ST. ARMANT: Well, first of all, there are incredible folk artists and folk performers here in Chandler, I've met some of them and they're incredible. So I'm really interested in learning how they present and gather stories and how they tell them and how they tell them in a way that invites audiences in to tell their own stories. For myself, when I, for example, I'm really obsessed with playground songs, especially from like America's Black playgrounds from the last 100 years. But really, these are hand-clapping songs that we all know, like "Miss Mary Mac," for example. And when I perform them, first of all, I love the intergenerational response where a grandma's like, oh, I know that song, I haven't sung that in 50 years. And then her grandchild who's like 10 is like, oh, you know that song, too?
But often times after the shows, people will come up to me and say, oh, let me teach you this new one that I know. And so it sort of inspires people to share this tradition of folk music. This was the reason why I called the show "Ordinary Folks" It spurs on this natural, word of mouth sharing. And so in the way that I will share from the audience, the audience will share back with me both in the show and after, which is really exciting.
BRODIE: Is there something special do you think about specifically folk tales, folk songs like that, that can help maybe bring people together or help people understand who they are and where they came from?
ST. ARMANT: 100%. That's been super true for me. I didn't realize how connected I could feel to my ancestors, people who I never met, because through their tales and this preservation of culture, I've learned that we had way more in common than I imagined. They also just became more real to me, like real people because they talk about relationships and being angry at your child and you know, things like that. And I thought I never thought about, I never thought about my ancestors in that way. Me personally, having an experience of being a person whose ancestors were enslaved, I felt a lot of shame, a lot of sadness around thinking about their lives.
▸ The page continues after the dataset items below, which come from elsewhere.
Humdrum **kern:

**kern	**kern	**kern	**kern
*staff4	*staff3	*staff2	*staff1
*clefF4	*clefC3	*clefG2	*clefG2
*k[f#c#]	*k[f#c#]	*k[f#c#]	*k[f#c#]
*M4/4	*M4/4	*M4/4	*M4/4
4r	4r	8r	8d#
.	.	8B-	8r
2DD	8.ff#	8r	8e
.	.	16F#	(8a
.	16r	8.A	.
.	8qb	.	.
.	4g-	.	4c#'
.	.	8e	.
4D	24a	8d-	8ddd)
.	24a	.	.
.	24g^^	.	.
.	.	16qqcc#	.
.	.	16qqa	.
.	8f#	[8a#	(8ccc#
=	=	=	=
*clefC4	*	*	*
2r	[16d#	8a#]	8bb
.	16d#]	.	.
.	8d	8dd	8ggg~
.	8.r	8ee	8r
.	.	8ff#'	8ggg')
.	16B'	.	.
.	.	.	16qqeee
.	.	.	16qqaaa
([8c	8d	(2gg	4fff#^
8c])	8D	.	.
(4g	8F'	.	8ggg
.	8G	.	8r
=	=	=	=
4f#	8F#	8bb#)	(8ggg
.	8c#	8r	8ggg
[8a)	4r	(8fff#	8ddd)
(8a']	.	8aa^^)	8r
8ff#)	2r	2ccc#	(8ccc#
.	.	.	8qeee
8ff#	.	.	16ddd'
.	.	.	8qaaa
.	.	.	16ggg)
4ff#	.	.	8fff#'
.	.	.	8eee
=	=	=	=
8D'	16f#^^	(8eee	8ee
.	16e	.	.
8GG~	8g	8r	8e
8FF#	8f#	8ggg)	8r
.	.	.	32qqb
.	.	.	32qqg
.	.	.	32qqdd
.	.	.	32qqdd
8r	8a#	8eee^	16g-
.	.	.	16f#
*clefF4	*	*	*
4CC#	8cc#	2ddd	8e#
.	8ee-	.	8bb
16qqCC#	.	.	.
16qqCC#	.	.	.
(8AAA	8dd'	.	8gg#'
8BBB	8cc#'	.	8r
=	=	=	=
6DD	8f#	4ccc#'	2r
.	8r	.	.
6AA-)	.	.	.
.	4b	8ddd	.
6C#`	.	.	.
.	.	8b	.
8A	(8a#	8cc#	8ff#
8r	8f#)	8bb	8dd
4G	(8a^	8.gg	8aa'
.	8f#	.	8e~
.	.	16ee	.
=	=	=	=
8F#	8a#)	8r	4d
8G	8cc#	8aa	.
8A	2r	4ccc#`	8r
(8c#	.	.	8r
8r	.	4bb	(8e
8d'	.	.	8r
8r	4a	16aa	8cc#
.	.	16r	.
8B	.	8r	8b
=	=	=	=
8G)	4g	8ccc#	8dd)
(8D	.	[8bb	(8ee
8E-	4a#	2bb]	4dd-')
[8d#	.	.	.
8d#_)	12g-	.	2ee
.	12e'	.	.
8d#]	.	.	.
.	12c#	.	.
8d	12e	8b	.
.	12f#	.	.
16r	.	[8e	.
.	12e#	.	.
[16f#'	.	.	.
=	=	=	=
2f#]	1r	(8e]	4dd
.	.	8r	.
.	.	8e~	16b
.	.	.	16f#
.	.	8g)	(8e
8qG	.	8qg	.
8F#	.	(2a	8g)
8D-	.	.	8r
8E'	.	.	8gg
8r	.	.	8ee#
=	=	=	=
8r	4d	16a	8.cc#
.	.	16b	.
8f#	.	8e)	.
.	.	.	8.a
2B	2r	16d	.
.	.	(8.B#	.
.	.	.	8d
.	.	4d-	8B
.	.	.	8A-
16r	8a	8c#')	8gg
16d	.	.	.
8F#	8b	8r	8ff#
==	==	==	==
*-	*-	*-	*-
And now I have a new perspective that I can say, yes, there were some very traumatic things that have happened to them, but they also experienced joy and the complication of best friends and like all these sorts of things that we experience now. And I, yes, definitely think that once we start talking, talking about that more often, and we look to these very honest preservations of culture, more honest than history books. We come to find that we are more alike our ancestors than we realize and our cultures are more alike than we realize. And I think that's a really great opportunity for us to get to know each other and to be more respectful of each other as a community.
BRODIE: I would think those connections would be super important.
ST. ARMANT: Yeah, it's been really, I feel more grounded now, especially because, because, you know, again, as a Black person in America, our last names and our culture and our, you know, music and all these sorts of things were tried to be stripped away from us, but these are the parts that we know survived. And so I feel more grounded and connected to my roots and that helps me feel like I'm stronger human being.